QuoteMedia, Inc. is a SaaS-focused provider of financial market data, analytics, news and white‑label software (QMod, Quotestream) sold to brokerages, banks, clearing firms, public companies and media portals. Its revenue is largely recurring subscription and volume-license driven across three product lines: Data Feed Services (real‑time & delayed feeds), Interactive Web Content/Data APIs, and Portfolio Management/Real‑Time Quote Systems. The company emphasizes private‑label integrations and low‑latency delivery from in‑house infrastructure, but is dependent on exchange data access and faces competition from large incumbents; 2024 revenue was ~$18.7M with recent investments in product and AI features driving higher amortization and temporary margin pressure.
Compensation is likely tied to subscription metrics and product rollouts—ARR/subscription revenue growth, ARPU, renewal/retention rates and enterprise deal signings will be primary performance levers—while margin or adjusted EBITDA/cash generation will matter given recent losses. Because management is deliberately investing in capitalized software (and changes in capitalization materially affect reported earnings), pay plans probably rely on non‑GAAP performance measures (ARR, adjusted EBITDA, cash from operations) and product delivery milestones rather than GAAP net income alone. As a small OTCQB company with limited cash and a working capital deficit, expect a heavier use of equity‑based pay (options/RSUs) and performance vesting to conserve cash and align executives with long‑term growth and potential future financings.
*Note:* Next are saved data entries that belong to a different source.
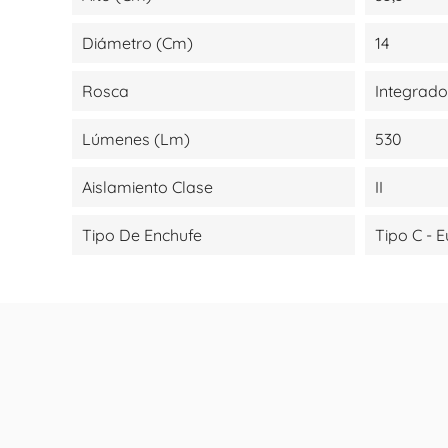
Diámetro (cm)
14
Rosca
Integrado
Lúmenes (lm)
530
Aislamiento Clase
II
Tipo De Enchufe
Tipo C - 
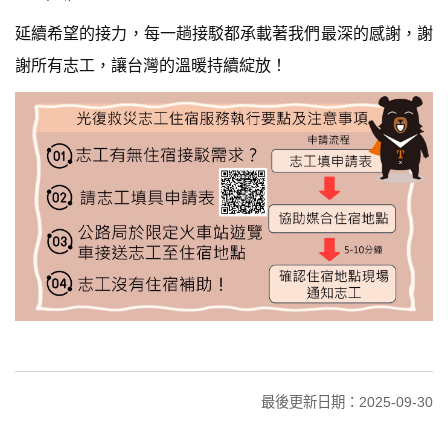
延續希望的接力，每一趟接駁都承載著我們最深的感謝，謝
謝所有志工，讓台灣的溫暖持續綻放！
最後更新日期：2025-09-30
QMCI trades on the thinly traded OTCQB market, so insider buys or sells can move the price and are more informative than in large‑cap stocks; option exercises and subsequent sales are common liquidity events for insiders and should be interpreted in that context. Key material triggers to monitor around insider trading include exchange vendor agreements, major enterprise customer wins/losses, product launches (QMod/Quotestream enterprise deployments), and financing announcements—any of which can materially affect valuation and insider behavior. Standard safeguards apply (pre‑clearance, blackout windows around earnings and material disclosures, and SEC reporting), but cross‑border operations and small‑cap liquidity mean timing and size of insider transactions may reflect personal liquidity needs as much as confidence in fundamentals.